Courts have shown a willingness to grant injunctions to stop bad actors, even if they cannot be identified by name. If data is stolen, further dissemination can be stopped through injunctions against publication by newspapers and online platforms. The court is willing to grant the injunction, given the breach of confidentiality where the information is threatened to be stolen and misused. An injunction has also been obtained to prevent the bad actors from paying the ransom.

If an organization can identify certain types of people and describe them with enough specificity, courts can issue injunctions against these unknown people.

Courts in the United Kingdom, Australia, Singapore, Malaysia and other jurisdictions have granted injunctions against unidentified persons.
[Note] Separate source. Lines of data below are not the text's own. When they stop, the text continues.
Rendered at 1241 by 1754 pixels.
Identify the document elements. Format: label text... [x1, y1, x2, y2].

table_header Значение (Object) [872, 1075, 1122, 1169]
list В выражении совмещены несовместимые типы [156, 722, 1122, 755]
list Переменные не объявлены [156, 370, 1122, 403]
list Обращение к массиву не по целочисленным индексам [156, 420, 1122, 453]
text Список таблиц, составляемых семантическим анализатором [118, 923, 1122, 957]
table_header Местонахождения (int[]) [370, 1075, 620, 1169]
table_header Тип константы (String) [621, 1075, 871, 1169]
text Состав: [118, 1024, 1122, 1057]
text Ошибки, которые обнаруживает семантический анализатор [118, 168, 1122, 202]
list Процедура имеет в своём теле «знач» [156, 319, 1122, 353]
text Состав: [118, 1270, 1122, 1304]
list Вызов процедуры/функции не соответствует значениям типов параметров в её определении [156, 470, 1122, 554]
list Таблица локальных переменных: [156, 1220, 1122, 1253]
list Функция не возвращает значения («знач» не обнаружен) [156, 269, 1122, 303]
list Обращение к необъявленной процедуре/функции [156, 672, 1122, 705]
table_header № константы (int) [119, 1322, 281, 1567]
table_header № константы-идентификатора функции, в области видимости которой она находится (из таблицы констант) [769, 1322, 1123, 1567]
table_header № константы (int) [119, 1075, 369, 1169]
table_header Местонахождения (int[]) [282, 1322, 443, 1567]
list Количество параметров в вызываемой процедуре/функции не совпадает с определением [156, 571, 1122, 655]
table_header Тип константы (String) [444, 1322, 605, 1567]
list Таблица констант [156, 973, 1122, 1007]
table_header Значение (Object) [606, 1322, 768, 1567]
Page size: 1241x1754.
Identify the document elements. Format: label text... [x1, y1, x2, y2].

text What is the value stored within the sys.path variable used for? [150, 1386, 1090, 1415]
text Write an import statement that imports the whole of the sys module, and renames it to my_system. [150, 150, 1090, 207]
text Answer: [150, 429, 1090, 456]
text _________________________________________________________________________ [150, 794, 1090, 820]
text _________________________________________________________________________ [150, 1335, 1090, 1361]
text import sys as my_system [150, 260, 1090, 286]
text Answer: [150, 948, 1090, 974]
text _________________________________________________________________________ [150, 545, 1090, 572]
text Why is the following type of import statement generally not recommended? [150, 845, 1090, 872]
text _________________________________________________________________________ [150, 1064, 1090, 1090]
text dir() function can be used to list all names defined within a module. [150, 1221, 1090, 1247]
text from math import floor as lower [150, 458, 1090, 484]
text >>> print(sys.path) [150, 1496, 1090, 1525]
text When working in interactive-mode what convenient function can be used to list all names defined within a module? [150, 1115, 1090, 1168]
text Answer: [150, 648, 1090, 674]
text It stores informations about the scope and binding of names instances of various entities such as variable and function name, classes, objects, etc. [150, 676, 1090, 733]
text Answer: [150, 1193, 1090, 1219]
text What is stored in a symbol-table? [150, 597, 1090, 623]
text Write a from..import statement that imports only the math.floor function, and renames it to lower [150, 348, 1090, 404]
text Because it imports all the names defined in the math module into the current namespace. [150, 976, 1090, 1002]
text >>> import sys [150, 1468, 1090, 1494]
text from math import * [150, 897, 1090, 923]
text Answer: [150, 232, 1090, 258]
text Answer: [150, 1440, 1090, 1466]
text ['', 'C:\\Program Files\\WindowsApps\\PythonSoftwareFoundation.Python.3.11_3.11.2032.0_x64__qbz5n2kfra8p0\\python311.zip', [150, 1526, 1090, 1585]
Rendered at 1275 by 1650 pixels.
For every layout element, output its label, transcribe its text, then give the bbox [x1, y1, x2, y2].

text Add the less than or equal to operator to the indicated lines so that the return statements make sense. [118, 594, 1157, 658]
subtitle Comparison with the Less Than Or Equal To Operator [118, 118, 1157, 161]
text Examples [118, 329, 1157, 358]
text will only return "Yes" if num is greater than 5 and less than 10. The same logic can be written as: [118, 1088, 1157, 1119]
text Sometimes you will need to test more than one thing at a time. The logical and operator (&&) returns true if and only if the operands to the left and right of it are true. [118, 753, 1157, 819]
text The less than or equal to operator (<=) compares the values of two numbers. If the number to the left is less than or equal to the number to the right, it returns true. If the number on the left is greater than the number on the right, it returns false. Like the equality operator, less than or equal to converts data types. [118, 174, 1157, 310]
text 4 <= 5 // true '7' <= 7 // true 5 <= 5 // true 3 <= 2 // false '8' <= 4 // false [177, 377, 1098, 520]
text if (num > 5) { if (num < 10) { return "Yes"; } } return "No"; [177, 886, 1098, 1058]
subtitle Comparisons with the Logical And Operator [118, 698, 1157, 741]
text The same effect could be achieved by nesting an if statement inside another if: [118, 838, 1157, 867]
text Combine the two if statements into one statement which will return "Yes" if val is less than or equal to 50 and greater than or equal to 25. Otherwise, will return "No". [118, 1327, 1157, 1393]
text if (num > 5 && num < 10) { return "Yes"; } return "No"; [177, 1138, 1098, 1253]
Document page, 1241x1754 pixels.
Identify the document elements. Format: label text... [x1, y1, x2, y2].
Other jurisdictions, such as Hong Kong, have granted injunctions against certain persons in relation to virtual currencies and data.

chip

• consider different approaches That could result in benefits such as an injunction to prevent the release of stolen information.
• Even if the hacker's name is unknown.
• There is a need define a class of people Specifically, it is expressed by reference to what they did, such as “a person working for company X who hacked into a system and extracted data from system X on day X.”
• At that time, the order is provided Hackers use the same means they used to communicate with victim organizations.
• Please consider acquiring Instructions to third parties Prevent websites from publishing or transmitting data to anyone who owns the data or who may have access to it.

The last word?prepare, prepare, prepare

“It is very important to have a workable plan to deal with the scenario and conduct regular training to ensure the effectiveness of the plan.” – Sue Chan

Regulators tend to focus not only on the outcome of an incident, but also on the causes of the incident and what protective and preventive measures were in place.

chip

• establish crisis management team.
• be involved with incident response provider.
• understand the risks Then prioritize according to likelihood and severity.
• establish Cyber ​​breach management plan.
• identify trigger That puts the plan into action.
• Carry out regularly Drill.

When faced with a cybersecurity crisis, preparation and quick action are key. Dealing with cybersecurity incidents requires a proactive and coordinated approach, especially in multi-jurisdictional environments. By understanding disclosure obligations, using trading suspensions wisely, prioritizing stakeholder communications, and adapting to diverse regulatory frameworks, companies can reduce the impact of cyber threats and protect their operations and reputations. I can.